> Description of the task: Without the pictures, copy all of the data exactly.

> Data provided:
- Opening Delimiter -

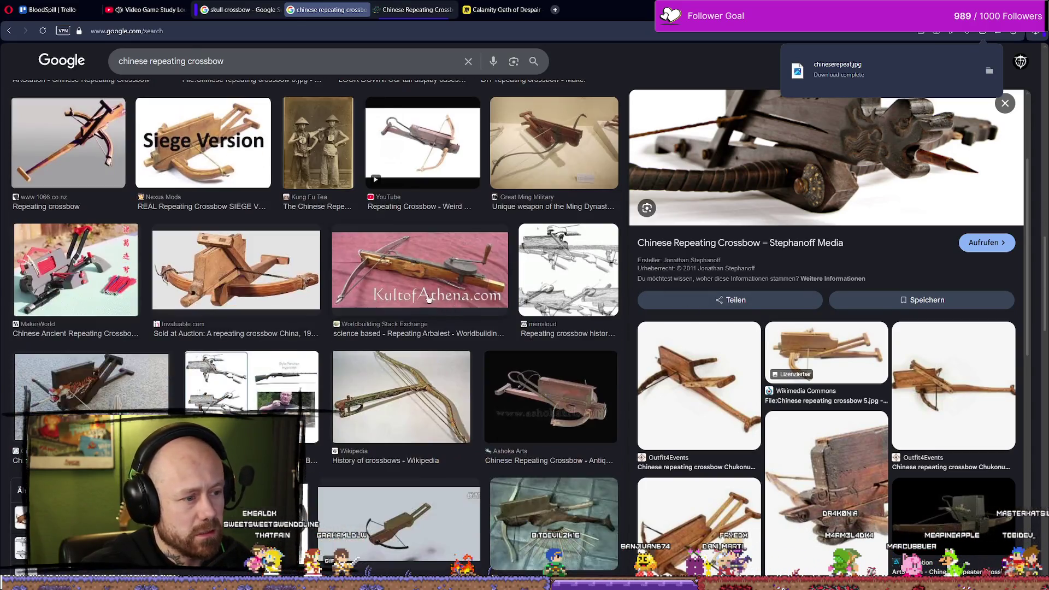
{"action": "scroll", "coordinate": [421, 322], "scroll_direction": "up", "scroll_amount": 4}
{"action": "left_click", "coordinate": [414, 9]}
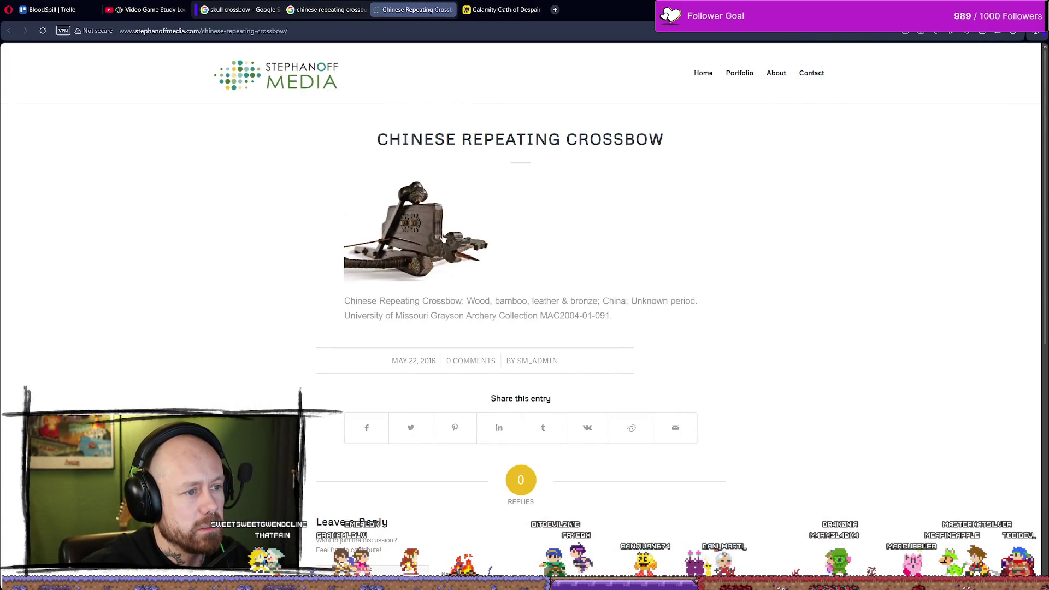
{"action": "left_click", "coordinate": [453, 9]}
{"action": "left_click", "coordinate": [241, 10]}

- Closing Delimiter -

> Response:
{"action": "scroll", "coordinate": [421, 322], "scroll_direction": "up", "scroll_amount": 4}
{"action": "left_click", "coordinate": [414, 9]}
{"action": "left_click", "coordinate": [453, 9]}
{"action": "left_click", "coordinate": [241, 10]}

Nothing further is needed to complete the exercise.